These transactions transfer a portion of the mortgage credit risk associated with losses on specified reference pools of single-family mortgage loans to investors in CAS or to panels of reinsurers or insurers in CIRT transactions. Approximately 18 percent of the loans in the company’s single-family conventional guaranty book of business as of March 31, 2016, measured by unpaid principal balance, were included in a reference pool for a CAS or CIRT transaction. The company also has executed other types of risk-sharing transactions in addition to its CAS and CIRT transactions. In the aggregate, Fannie Mae’s credit risk transfer transactions completed through March 31, 2016 transferred a significant portion of the mortgage credit risk on single-family mortgages with an unpaid principal balance of over $590 billion. The mezzanine risk positions we sell in a CAS transaction and the insurance layer we obtain in a CIRT transaction typically exceed our estimated stress losses for the associated reference pool of loans.
The loans Fannie Mae has included in its single-family credit risk transfer transactions have been limited to specified categories of loans it has acquired in recent years. Loan categories the company has targeted for credit risk transfer transactions generally consist of fixed-rate 30-year single-family conventional loans that meet certain credit performance characteristics, are non-Refi Plus and have LTV ratios between 60 percent and 97 percent. These targeted loan categories constituted about half of the company’s loan acquisitions for the twelve months ended November 2014, and over 95 percent of the loans in these categories that the company acquired in the twelve months ended November 2014 were included in a subsequent credit risk transfer transaction. Loans are included in reference pools for credit risk transfer transactions on a lagged basis; typically, about one year after the company initially acquired the loans. The portion of Fannie Mae’s single-family loan acquisitions it includes in credit risk transfer transactions can vary from period to period based on market conditions and other factors.

TASK INSTRUCTIONS =>
Continue the passage on Fannie Mae's credit risk transfer transactions, starting after its last sentence.

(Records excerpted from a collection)

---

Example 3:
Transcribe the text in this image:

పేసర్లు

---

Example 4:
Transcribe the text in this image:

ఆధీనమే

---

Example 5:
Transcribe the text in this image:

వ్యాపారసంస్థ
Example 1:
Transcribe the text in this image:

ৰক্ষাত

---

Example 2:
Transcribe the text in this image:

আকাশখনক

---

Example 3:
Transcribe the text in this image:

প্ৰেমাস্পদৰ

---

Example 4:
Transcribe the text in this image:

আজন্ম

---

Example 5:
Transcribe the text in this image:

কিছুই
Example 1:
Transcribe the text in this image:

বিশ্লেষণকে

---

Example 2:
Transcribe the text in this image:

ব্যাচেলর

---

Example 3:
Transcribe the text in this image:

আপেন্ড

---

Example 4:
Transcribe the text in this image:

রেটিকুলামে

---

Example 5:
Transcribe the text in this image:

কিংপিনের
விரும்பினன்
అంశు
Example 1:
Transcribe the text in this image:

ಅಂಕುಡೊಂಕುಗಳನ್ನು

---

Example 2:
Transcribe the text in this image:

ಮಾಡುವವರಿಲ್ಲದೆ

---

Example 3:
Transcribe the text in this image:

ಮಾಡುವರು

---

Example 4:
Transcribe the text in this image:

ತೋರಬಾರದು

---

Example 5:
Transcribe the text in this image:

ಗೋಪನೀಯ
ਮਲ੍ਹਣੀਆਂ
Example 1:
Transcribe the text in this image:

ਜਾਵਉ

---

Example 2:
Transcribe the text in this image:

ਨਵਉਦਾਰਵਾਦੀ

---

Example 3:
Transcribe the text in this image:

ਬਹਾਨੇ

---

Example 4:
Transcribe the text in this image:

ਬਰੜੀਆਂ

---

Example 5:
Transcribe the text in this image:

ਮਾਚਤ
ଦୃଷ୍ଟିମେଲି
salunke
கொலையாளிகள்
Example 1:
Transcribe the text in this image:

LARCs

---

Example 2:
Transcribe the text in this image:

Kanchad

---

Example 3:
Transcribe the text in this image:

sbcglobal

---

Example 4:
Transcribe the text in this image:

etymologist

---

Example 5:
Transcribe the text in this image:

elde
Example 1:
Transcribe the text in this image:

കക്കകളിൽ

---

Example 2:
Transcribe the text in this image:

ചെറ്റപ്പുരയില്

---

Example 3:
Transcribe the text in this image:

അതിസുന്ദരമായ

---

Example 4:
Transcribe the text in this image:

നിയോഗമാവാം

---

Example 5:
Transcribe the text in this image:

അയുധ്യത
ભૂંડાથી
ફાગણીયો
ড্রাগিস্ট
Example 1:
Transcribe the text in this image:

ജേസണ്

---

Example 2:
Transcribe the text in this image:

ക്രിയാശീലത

* * *

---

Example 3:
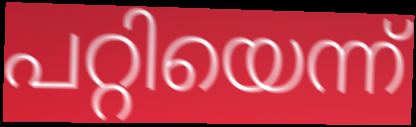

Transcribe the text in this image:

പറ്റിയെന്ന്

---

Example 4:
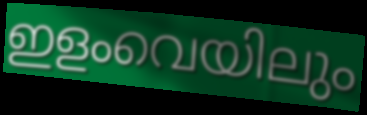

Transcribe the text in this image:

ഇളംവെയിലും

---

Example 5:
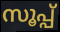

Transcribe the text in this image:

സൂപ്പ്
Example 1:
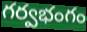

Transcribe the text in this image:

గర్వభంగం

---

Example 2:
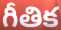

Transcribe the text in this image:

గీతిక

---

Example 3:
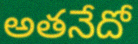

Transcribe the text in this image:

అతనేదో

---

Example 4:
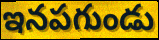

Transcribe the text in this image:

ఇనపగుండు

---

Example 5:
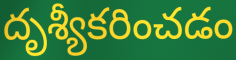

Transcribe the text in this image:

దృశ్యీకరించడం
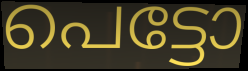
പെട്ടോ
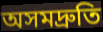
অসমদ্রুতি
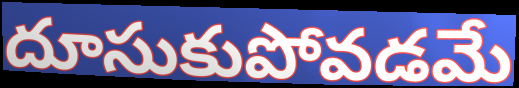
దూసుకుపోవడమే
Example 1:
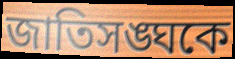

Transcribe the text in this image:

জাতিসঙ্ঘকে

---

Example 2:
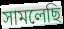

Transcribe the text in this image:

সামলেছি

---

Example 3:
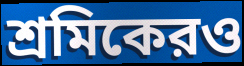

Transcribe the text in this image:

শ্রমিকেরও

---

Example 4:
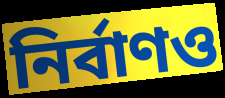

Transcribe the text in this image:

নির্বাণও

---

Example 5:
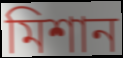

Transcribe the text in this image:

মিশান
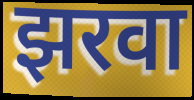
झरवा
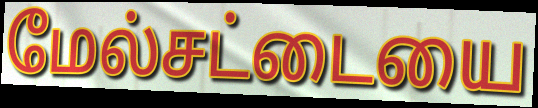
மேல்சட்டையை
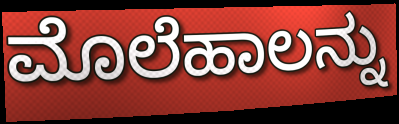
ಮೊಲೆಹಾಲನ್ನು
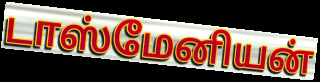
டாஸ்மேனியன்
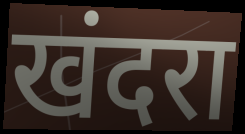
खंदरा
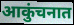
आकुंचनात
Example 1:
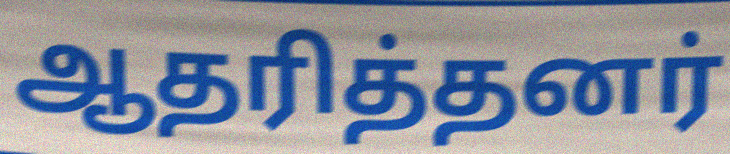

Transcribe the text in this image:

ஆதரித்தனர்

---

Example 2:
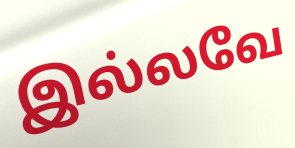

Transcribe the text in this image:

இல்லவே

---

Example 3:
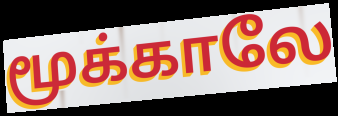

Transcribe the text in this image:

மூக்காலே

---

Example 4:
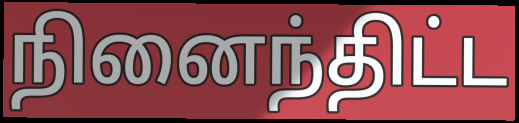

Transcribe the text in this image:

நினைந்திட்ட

EXPECTED ANSWER =>
These transactions increase the role of private capital in the mortgage market and reduce the risk to Fannie Mae’s business, taxpayers, and the housing finance system. The company intends to continue to engage in credit risk transfer transactions on an ongoing basis, subject to market conditions. Over time, the company expects that a larger portion of its single-family conventional guaranty book of business will be covered by credit risk transfer transactions.
CREDIT QUALITY
While continuing to make it possible for families to buy, refinance, or rent homes, Fannie Mae has maintained responsible credit standards. Since 2009, Fannie Mae has seen the effect of the actions it took, beginning in 2008, to significantly strengthen its underwriting and eligibility standards to promote sustainable homeownership and stability in the housing market. Fannie Mae actively monitors the credit risk profile and credit performance of the company’s single-family loan acquisitions, in conjunction with housing market and economic conditions, to determine if its pricing, eligibility, and underwriting criteria accurately reflects the risk associated with loans the company acquires or guarantees. Single-family conventional loans acquired by Fannie Mae in the first quarter of 2016 had a weighted average borrower FICO credit score at origination of 746 and a weighted average original loan-to-value ratio of 75 percent.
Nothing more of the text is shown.